逢魔が時

暗転の空の点描蚊喰鳥

今年は蝙蝠をあまり見ない。

夕に靴の泥をおとしていると、見事な夕焼け。それが東の雲にも及んでいる。
みるみるにくれないが紫になり逢魔が時という頃、くっきりとした蝙蝠のシルエットを発見。今日はやたら高いところを跳んでいる。虫が高いところにいるんだろうか。
ということは明日も雨の心配はないと言うこと?

お茶を濁す

飼猫の喧嘩をさばく夜の秋

山の端に日が沈んだとたんに風に涼しさが加わる。

わずかずつだが秋の兆しを体で感じるようになったのは嬉しいが、昼間の日差しに射られるととてもじゃないが立っていられない。暦では秋だが皮膚感覚ではまだまだ夏のままである。
虫の声も少ないし、水もまだまだ生温い。

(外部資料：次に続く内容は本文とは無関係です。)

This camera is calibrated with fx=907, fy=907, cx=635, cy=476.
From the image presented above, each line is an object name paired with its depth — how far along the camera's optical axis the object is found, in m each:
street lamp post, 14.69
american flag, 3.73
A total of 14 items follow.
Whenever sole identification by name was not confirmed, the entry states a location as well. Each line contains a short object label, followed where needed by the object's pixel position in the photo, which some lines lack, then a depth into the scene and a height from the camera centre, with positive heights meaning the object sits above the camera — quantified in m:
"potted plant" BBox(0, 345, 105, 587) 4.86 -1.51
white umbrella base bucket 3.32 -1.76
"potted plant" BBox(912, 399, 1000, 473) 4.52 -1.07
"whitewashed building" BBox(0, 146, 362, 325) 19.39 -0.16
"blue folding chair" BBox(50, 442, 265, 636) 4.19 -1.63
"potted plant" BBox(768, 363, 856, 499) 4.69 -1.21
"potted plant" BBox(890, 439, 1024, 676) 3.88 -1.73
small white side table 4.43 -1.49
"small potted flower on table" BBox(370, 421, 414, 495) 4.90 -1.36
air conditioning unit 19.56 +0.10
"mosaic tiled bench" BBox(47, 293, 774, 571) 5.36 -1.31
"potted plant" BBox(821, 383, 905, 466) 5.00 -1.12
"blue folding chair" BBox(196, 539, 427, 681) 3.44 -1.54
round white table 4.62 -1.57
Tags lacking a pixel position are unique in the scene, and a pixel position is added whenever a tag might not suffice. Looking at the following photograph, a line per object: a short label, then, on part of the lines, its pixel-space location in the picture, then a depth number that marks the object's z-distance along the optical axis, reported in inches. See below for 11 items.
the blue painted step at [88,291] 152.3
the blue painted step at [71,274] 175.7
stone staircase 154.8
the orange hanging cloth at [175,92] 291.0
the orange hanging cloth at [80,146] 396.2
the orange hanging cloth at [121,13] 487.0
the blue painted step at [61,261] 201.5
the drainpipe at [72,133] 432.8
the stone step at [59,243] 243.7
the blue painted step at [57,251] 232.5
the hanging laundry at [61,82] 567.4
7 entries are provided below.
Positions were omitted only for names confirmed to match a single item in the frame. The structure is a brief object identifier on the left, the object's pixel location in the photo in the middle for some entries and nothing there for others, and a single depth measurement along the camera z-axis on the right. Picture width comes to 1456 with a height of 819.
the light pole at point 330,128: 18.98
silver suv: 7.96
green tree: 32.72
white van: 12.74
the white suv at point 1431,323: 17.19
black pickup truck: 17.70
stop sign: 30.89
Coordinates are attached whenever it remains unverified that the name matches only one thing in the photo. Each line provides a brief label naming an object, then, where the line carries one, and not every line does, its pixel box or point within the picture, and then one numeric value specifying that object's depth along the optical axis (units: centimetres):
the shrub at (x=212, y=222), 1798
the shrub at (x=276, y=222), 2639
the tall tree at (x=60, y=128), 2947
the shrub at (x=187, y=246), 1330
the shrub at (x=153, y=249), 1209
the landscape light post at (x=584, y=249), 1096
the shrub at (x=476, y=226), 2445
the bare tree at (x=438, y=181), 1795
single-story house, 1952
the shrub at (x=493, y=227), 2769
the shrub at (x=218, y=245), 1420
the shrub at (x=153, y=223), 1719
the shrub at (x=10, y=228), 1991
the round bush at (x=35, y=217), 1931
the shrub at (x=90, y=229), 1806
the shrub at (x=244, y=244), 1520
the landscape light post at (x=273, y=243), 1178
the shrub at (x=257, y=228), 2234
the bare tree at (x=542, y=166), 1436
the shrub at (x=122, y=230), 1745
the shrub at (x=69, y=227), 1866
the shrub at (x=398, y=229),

秋の材料を求めるのは至難の業で、今日の句のように夏の句でお茶を濁すしかない日々である。

あと四日

炎熱もものかは野球少年団

熱中症警報が毎日出される。

それでも少年野球が町内グラウンドで練習に汗を流しているのを見て、ほんとうに大丈夫かいなと心配になる。
意外に本人たちは気にしてないかもしれないし、練習時間にも配慮しているのだろうが、他人ながらはらはらしながら見ている。
そのグラウンドで夏休み最後の子供イベントが行われたようである。こちらは午後5時頃から開始とあって熱中症は心配しなくてもよさそうだが、コロナ禍以来大勢が集まるイベントが久しぶりとあって大盛況のようである。夏休みもあと四日。北海道とは違って冷房化率がここ数年で進んだ校舎だから、休校と言うことはない。気持ちを切り替えて新学期を迎えてもらいたいと願う。

一様

夕風につられスウィング韮の花

放置したままのニラに可愛い花が咲いた。

直径3センチほどの毬のような白い花が可憐である。おりしも夕立の雲が近づいてきて涼しい風が吹き始めると、茎の長さ30センチのてっぺんに咲いた鞠がみな一様に揺れ始める。
見ているこちらも涼しさをいただいたようで、汗まみれで帰ってきた身にも優しい風が吹いてきた。

まともな夕立

二車線をともに突つ込む白雨かな

高度510メートルの標識がある。

気温計は盆地より六度くらい下がってきた。
これだけの気温差があるのはもちろん高度差だけではない。
高度が100メートル上がれば0.6度下がるという算式に従えばせいぜい2、3度の差でしかないからだ。
理由は夕立。おりしも黒雲が前方から盆地にかけて広がっているなと思った途端バラバラと大粒の雨が窓を叩く。たたでさえ事故の多いことで知られる峠の下り道だけに、各車一様に速度を落とし慎重な運転に変わる。
何とか無事に盆地にたどり着いたが、ここも珍しく気温が下がっていた。夕立のあとの涼しさというのもなかなか感じられないでいたが、ようやくまともな夕立に出会えたような気がする。

耳に胼胝

一升の麦茶飲む日のつづきけり

秋の季題を探すのにも疲れた。

昼間の行動は危険とばかり、もっぱら冷房の部屋に籠もっている。
かかりつけの医者には冬でも水をちゃんと摂れと耳に胼胝のできるくらい聞かされてるが、この夏は言われなくても朝から冷たい麦茶のお世話になっている。
一升どころか、だいたいは2リットルのペットボトル一本分は軽く空けている。
汗となって体を冷やしてくれると思えばもっと飲んでもいいはずであるが。

トーナメント

タイブレーク走者活かせず夏終る

無死走者一塁二塁。

願ってもないチャンスだが、これが延長戦となると状況は違ってくる。先攻であればしっかりものにしないと、その裏に敵チームにも同じチャンスが与えられまずは点を取られるものと覚悟してかからなければならない。チャンスだがそういうプレッシャーとも戦わなければならない。
もともと延長戦は後攻チームの方が遊離だという見方がある。きちんと相手チームの得点を防ぐことができれば。それこそビッグチャンスである。
高校野球で延長戦タイブレーク方式が取り入れられたのは、酷暑のもとで延々と試合を続けると危険が高まってきたからというのが大きい要員だろう。
この大会もタイブレーク方式の延長戦がいくつも見られるだろう。負ければ明日はなく、三年生の夏は終わるのである。